Conhecida pelo apelido de Bibi, a filha do vocalista da banda Queen enfrentava um cordoma, tipo raro de tumor que afeta a coluna vertebral. A morte foi confirmada por familiares ao tabloide Daily Mail. Ela passou por anos de tratamento e, de acordo com o marido, Thomas, morreu de forma tranquil
Bibi deixou dois filhos, de nove e sete anos. Ainda segundo o companheiro, as cinzas foram espalhadas nos Alpes. Em declaração ao jornal britânico, Thomas afirmou que a esposa sempre manteve uma ligação profunda com o pai. “Agora ela está com o pai que tanto amava”, disse.
A existência da filha de Freddie Mercury só se tornou pública em 2025, com o lançamento do livro Love, Freddie, da escritora e jornalista Lesley-Ann Jones. A obra revelou que Bibi nasceu em 1976, fruto de um relacionamento extraconjugal do cantor com a namorada de um amigo próximo. Até então, a informação era conhecida apenas por um grupo restrito de pessoas do convívio do artista.
Segundo a biografia, Freddie Mercury mantinha uma relação próxima com a filha e a chamava por apelidos carinhosos como “tesouro” e “minha pequena sapinha”. O livro aponta ainda que algumas músicas do cantor teriam sido inspiradas na relação entre pai e filha, como Bisou e Don’t Try So Hard.

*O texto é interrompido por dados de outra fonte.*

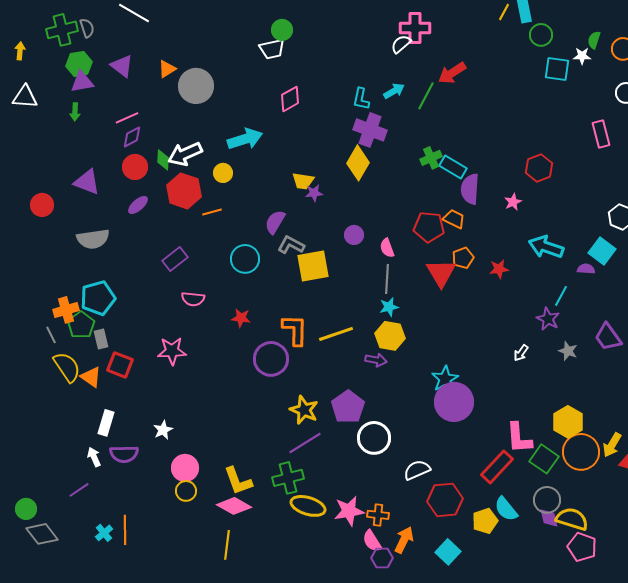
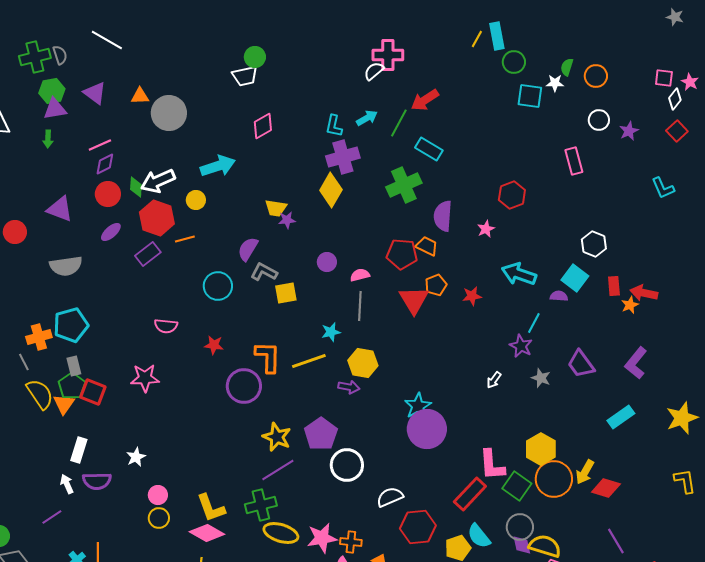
orange triangle: (167, 69) -> (140, 96), turned 30
purple cross: (370, 130) -> (343, 157), turned -36
green cross: (431, 158) -> (404, 185), size x1.6
cyan rectangle: (453, 167) -> (429, 149), moved
pink semicircle: (387, 248) -> (360, 275), turned 96
purple rectangle: (175, 259) -> (148, 254), moved
yellow square: (313, 266) -> (286, 293), size x0.7
cyan star: (389, 307) -> (331, 332), moved
green pentagon: (81, 325) -> (72, 386), moved
orange triangle: (91, 377) -> (64, 404), turned 30
pink circle: (185, 468) -> (158, 495), size x0.7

Abalada com a morte, Lesley-Ann Jones afirmou que Bibi decidiu tornar sua história pública para corrigir versões distorcidas sobre a vida do cantor. De acordo com a autora, mesmo enfrentando uma doença grave, ela priorizou o projeto. No livro, Bibi relata que sempre reconheceu Freddie Mercury como pai e descreve a relação entre eles como afetuosa e constante até a morte do artista, em 1991.